Among the records below, find the line that has "Para realizar un"; from there, give the lines again exactly, and stop after the line that has "имота. МВР-шефът Иван".

-- Opening Marker --

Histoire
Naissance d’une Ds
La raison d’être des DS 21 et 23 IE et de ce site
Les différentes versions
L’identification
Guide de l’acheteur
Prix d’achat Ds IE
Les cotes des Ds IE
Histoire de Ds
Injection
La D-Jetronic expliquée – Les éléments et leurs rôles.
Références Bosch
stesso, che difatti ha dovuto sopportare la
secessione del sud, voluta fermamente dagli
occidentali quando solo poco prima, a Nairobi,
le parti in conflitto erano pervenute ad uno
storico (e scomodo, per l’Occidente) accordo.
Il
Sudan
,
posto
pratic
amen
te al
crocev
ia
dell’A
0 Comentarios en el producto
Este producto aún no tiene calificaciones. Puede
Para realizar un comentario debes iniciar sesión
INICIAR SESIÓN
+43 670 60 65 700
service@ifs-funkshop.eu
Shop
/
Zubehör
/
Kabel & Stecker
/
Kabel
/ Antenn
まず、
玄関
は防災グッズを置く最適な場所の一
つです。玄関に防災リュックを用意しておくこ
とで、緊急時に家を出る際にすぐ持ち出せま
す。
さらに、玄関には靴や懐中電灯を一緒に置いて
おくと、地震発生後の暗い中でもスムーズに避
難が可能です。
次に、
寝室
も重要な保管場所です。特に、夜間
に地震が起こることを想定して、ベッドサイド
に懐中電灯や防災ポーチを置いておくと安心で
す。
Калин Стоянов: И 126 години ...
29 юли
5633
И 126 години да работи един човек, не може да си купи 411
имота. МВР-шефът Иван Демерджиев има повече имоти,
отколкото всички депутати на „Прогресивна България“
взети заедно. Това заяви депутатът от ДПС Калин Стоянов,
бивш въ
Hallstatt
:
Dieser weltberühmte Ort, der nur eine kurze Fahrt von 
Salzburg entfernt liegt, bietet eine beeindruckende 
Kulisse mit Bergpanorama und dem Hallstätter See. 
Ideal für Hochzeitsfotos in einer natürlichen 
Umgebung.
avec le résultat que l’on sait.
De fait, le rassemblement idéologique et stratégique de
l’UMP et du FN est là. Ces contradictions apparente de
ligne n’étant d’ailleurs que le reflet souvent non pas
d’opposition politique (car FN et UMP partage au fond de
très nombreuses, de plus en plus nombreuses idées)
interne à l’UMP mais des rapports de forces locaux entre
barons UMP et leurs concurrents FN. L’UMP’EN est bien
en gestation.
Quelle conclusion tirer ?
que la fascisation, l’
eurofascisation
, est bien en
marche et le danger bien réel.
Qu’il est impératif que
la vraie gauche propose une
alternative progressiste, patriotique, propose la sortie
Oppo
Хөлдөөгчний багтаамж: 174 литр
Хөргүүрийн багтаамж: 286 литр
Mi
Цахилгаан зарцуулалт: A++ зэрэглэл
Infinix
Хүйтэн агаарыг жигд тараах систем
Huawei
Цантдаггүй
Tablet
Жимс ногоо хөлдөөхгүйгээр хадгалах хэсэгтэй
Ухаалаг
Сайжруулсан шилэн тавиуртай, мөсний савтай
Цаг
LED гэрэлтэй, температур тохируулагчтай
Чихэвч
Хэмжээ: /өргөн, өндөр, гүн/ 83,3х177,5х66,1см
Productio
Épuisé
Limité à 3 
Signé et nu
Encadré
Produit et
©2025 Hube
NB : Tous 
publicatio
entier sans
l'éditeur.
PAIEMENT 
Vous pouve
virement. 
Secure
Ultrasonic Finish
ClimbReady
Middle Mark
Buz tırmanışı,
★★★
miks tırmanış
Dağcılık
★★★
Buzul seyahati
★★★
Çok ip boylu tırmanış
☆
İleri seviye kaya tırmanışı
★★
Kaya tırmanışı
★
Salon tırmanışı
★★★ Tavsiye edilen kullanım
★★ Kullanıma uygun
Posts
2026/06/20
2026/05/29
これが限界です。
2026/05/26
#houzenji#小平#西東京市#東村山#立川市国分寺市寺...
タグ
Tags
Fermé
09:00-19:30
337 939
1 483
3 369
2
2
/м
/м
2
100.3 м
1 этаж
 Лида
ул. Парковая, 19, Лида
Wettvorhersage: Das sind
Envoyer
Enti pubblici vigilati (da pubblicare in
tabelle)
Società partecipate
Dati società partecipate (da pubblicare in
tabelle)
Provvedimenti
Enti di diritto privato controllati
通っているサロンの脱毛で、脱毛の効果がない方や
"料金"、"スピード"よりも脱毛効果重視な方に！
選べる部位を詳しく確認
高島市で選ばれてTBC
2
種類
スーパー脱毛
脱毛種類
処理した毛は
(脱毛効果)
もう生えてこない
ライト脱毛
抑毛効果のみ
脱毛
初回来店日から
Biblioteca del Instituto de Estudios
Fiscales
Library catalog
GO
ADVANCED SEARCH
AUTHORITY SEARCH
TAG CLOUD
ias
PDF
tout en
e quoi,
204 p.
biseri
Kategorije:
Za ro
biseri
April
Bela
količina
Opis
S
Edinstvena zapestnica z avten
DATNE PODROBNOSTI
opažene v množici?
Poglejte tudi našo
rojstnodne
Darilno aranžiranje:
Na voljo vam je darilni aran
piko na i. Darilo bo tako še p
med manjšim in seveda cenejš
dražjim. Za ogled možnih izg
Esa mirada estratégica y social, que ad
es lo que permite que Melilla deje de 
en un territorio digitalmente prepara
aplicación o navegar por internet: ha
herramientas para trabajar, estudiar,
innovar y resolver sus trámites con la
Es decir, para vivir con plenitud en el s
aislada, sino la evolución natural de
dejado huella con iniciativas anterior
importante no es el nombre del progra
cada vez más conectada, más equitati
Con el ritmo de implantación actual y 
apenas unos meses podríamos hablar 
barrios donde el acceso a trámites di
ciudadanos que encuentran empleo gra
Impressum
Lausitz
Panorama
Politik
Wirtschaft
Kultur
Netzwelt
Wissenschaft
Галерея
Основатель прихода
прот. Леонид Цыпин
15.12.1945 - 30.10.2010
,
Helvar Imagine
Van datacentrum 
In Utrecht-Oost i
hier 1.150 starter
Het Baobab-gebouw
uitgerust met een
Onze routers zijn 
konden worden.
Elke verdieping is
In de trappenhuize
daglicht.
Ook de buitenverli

-- Closing Marker --

## Task answer
Para realizar un comentario debes iniciar sesión
INICIAR SESIÓN
+43 670 60 65 700
service@ifs-funkshop.eu
Shop
/
Zubehör
/
Kabel & Stecker
/
Kabel
/ Antenn
まず、
玄関
は防災グッズを置く最適な場所の一
つです。玄関に防災リュックを用意しておくこ
とで、緊急時に家を出る際にすぐ持ち出せま
す。
さらに、玄関には靴や懐中電灯を一緒に置いて
おくと、地震発生後の暗い中でもスムーズに避
難が可能です。
次に、
寝室
も重要な保管場所です。特に、夜間
に地震が起こることを想定して、ベッドサイド
に懐中電灯や防災ポーチを置いておくと安心で
す。
Калин Стоянов: И 126 години ...
29 юли
5633
И 126 години да работи един човек, не може да си купи 411
имота. МВР-шефът Иван Демерджиев има повече имоти,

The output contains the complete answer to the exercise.